What are the interest rates for construction loans?

As with any loan, interest rates on construction loans vary from day to day, from lender to lender and depending on your personal financial situation. But construction loan rates are usually higher than traditional mortgages, because you’ll usually only pay interest on the loan during construction – for up to 18 months – before paying the full principal and installments. interest once the loan is converted into a permanent mortgage. .

With permanent construction loans, you can usually lock in your interest rate for the permanent mortgage in advance. This allows you to shop around and compare interest rate offers from several lenders before choosing one.

How to get a construction loan?

You may be able to get a construction loan from a traditional lender like a bank or credit union, or from a specialty lender. Lenders may offer their own construction loan programs or work through a government program, such as an FHA construction loan, VA construction loan, or USDA construction loan. But you must meet certain criteria to qualify for a construction loan, and the requirements may be more stringent than for a standard mortgage.

Construction loan requirements

Most mortgages require a certain credit score to qualify, and requirements for construction loans are often higher. Many lenders look for a minimum credit score of 680, and sometimes as high as 720, to qualify. You will also need to document your income and assets to demonstrate that you are able to repay the loan.
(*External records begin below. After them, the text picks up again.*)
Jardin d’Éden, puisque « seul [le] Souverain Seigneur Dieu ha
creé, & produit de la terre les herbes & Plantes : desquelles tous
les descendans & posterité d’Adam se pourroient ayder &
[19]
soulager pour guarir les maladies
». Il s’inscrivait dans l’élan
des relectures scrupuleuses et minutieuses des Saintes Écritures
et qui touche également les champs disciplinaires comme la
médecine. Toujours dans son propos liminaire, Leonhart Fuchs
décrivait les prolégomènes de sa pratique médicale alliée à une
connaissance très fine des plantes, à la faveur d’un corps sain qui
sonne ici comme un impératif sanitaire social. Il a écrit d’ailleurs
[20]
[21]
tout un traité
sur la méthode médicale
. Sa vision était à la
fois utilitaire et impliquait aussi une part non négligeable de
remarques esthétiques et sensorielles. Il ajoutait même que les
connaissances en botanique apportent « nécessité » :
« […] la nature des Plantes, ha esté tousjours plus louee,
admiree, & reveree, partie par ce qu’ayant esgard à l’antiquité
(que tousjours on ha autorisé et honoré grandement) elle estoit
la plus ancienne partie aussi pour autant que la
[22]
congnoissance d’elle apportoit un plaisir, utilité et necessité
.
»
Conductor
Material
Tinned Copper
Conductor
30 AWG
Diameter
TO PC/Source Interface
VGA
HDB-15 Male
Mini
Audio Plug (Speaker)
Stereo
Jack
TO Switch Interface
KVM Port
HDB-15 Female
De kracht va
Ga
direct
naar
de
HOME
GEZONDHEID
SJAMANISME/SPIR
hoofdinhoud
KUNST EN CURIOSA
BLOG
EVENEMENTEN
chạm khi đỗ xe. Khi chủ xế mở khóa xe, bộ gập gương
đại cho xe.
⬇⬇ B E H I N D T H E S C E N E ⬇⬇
Installments on construction loan

Down payment requirements on construction loans are also often higher than for other types of mortgages. You may need to deposit up to 20%-30% to qualify for a construction loan, although less deposit options may be available depending on your credit. You can often find construction loans with down payments as low as 5%. Some programs, like VA construction loans and USDA construction loans, may not require a down payment.

How to find a construction lender

Many banks, credit unions, and specialty lenders advertise their construction loans online. You should be able to fairly easily find several lenders that offer construction loans in your area. It is essential to shop around for a construction lender before settling on a loan. Prequalify with several different lenders and get a quote to compare interest rate, down payment requirements, and other loan features before you choose.

Alternatives to construction loans

Although construction loans can be a great way to finance the construction of your dream home, they are not your only option. You might want to consider these other ways to start your construction project:

  • Land loan If you want to buy your land before you start construction, many lenders offer land loans to finance the purchase. You will probably need to get a construction loan or some other type of loan to actually build.
  • Home Equity Loan If you currently own a home, you may be able to leverage the home equity to build a new home. A home equity loan is disbursed as a lump sum, and a home equity line of credit allows you to draw on a maximum amount over time.
  • hard money loan Hard money loans usually offer quick approval, but come with significantly higher interest rates and short loan terms.
  • Personal loan Personal loans are generally unsecured and come with higher interest rates, but they can be used for virtually any purpose.